# Need recipe for candy



## Broke-T (Jul 9, 2008)

Me too.

Johnny


----------



## Beeslave (Feb 6, 2009)

Marshmallows work but the bees chew through that pretty fast. 

1 cup of powder sugar and about 3 tblsp light corn syrup(Karo). Put sugar in a container that will hold 2 cups. Drizzle syrup over sugar. Microwave for 30 sec. Take out of mic and stir the heck out of it. While hot it should be the consitency of playdough. If it is to dry and still crumbles add more syrup. If it is runny add more powder sugar. After you have it made flatten it out onto wax paper so it will cool before using. It should be tacky but not real sticky. I just made a batch real quick so I could tell you how to do it. I didn't need it.

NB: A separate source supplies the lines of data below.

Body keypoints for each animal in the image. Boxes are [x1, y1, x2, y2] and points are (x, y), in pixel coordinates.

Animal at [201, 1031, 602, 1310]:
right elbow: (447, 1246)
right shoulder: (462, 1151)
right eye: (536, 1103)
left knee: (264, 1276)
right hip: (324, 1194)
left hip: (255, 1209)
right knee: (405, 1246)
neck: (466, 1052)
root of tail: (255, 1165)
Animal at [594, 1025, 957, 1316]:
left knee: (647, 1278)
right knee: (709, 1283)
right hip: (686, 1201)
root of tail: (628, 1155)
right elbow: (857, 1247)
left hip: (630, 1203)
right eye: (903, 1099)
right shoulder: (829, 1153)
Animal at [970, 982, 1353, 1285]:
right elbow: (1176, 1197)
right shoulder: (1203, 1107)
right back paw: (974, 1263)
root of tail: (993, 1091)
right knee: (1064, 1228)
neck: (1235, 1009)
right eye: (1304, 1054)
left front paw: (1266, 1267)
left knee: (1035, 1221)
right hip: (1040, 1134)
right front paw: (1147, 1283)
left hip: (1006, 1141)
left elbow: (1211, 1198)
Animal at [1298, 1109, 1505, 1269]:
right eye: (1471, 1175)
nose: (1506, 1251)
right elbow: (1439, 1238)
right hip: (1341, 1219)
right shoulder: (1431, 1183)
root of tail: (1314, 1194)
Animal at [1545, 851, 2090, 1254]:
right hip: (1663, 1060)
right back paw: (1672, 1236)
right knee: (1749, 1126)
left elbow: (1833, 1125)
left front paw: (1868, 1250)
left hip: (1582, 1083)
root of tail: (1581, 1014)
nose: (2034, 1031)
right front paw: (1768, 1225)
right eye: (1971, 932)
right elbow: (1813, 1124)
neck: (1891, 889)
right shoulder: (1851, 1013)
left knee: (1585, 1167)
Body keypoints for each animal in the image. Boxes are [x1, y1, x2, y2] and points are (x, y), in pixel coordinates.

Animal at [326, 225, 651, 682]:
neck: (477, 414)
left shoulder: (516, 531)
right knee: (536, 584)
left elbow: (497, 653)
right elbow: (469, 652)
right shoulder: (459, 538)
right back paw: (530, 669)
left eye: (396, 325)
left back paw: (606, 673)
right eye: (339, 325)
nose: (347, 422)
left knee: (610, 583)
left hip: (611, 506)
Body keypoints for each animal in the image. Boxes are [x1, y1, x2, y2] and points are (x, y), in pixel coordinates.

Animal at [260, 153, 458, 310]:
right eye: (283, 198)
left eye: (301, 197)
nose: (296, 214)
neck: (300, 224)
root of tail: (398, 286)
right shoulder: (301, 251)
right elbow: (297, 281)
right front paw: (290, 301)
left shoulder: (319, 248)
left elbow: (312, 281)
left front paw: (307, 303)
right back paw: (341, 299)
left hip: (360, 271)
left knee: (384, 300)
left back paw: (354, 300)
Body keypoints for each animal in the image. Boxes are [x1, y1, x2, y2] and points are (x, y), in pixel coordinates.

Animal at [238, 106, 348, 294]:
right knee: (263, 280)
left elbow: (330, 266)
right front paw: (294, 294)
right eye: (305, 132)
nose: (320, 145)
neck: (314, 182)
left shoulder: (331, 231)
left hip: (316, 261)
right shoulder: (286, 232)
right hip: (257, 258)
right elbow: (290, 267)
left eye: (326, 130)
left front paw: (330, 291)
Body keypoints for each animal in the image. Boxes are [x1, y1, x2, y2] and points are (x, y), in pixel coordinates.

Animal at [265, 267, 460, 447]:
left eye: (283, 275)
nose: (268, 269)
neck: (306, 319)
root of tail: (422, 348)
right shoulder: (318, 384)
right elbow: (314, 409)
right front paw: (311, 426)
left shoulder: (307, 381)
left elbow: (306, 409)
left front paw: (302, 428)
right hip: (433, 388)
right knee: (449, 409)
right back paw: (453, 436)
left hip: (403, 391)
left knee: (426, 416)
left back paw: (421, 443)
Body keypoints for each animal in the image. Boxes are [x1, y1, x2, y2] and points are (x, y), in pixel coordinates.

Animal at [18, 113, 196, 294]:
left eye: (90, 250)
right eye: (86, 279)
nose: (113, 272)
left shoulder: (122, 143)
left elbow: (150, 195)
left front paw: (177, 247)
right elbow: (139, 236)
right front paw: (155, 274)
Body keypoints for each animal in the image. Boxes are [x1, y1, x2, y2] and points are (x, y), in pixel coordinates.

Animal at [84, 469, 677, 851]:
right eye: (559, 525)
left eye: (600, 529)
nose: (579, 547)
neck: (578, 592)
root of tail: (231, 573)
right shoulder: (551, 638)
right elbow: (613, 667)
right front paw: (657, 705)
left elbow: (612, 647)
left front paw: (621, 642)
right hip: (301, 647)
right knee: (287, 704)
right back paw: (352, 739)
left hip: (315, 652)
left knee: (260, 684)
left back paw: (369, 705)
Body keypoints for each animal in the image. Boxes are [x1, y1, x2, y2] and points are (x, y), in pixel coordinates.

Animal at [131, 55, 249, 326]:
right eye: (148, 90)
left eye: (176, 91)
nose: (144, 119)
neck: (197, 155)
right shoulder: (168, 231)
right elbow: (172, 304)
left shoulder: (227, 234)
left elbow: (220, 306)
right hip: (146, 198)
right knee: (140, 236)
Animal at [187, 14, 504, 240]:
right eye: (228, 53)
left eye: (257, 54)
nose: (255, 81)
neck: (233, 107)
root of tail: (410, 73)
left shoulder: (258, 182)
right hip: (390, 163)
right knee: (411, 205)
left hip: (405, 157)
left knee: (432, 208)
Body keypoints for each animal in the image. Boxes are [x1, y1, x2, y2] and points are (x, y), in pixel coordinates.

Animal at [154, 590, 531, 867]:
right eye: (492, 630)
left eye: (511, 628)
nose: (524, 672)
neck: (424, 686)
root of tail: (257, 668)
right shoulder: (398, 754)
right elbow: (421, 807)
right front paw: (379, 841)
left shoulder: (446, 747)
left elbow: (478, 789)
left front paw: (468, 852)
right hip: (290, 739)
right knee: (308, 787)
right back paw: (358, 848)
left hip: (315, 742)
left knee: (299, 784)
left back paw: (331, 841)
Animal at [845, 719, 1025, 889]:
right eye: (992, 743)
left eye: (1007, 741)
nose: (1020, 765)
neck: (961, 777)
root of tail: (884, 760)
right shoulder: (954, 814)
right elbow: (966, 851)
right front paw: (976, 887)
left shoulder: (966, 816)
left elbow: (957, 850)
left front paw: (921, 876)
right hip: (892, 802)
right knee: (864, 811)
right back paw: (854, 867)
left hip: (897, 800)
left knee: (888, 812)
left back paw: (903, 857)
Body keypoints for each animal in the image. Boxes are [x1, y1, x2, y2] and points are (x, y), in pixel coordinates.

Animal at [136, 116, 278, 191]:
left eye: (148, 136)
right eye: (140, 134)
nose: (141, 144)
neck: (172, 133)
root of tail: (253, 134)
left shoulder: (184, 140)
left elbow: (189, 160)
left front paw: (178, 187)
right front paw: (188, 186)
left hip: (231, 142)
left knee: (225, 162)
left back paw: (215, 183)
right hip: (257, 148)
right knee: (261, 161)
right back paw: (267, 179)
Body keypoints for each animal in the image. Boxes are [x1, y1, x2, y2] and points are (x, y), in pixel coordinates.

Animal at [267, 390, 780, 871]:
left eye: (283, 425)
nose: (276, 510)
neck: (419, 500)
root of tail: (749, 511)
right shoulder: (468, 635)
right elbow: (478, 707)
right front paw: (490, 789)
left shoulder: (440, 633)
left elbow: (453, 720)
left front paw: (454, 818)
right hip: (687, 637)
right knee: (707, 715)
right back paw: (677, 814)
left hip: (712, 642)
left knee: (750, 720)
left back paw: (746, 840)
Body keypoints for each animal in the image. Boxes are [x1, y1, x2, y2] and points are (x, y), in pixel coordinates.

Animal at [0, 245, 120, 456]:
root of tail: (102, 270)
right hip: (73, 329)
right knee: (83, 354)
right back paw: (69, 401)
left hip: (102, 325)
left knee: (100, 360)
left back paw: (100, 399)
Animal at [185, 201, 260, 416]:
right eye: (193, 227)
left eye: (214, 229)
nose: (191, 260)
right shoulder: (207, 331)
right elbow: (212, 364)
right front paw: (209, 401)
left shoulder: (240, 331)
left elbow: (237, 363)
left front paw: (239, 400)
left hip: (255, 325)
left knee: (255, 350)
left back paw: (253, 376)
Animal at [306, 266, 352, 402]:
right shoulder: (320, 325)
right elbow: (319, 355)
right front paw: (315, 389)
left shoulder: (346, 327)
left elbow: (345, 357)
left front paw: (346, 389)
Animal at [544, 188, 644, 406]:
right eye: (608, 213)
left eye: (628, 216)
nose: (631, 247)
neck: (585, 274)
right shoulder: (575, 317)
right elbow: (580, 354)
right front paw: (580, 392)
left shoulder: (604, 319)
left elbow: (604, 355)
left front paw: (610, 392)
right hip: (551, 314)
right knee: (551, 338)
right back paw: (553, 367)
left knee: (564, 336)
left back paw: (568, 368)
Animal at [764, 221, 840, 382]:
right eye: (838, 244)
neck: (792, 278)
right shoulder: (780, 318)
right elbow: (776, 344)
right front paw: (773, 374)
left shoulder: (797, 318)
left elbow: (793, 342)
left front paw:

Once it is made don't handle it with wet hands


----------



## Broke-T (Jul 9, 2008)

Will it keep in fridge or do you make up fresh everytime you need it?

Johnny


----------



## PoDuck (Mar 29, 2010)

Broke-T said:


> Will it keep in fridge or do you make up fresh everytime you need it?


You can put it in plastic and store it at room temperature for up to a week, or you can store it in the freezer for up to a year. You want to keep it from drying out, so ziploc bags with the air squeezed out are a good idea.

EDIT: You don't want to store it in the fridge because condensation will make it slimy and a pain to work with.


----------



## BEES4U (Oct 10, 2007)

We have covered this topic and if you do a search using the search button you will have more answers.
Ernie


----------



## Beesknees01 (Dec 31, 2012)

Can I put sugar syrup rather than corn syrup?


----------



## johng (Nov 24, 2009)

Broke-T I kept mine in a ziplock bag all last tear and it worked just fine. Once I pinched off a piece and worked it with my fingers a few mins. it would soften up and you can push it in the tube. I use JzBz cages. 

I did not use any special recipe. I just poured some powdered sugar in a bowl and started adding small amounts of karo syrup until I could easily work it with my fingers and it would not stick. Just like making dough.


----------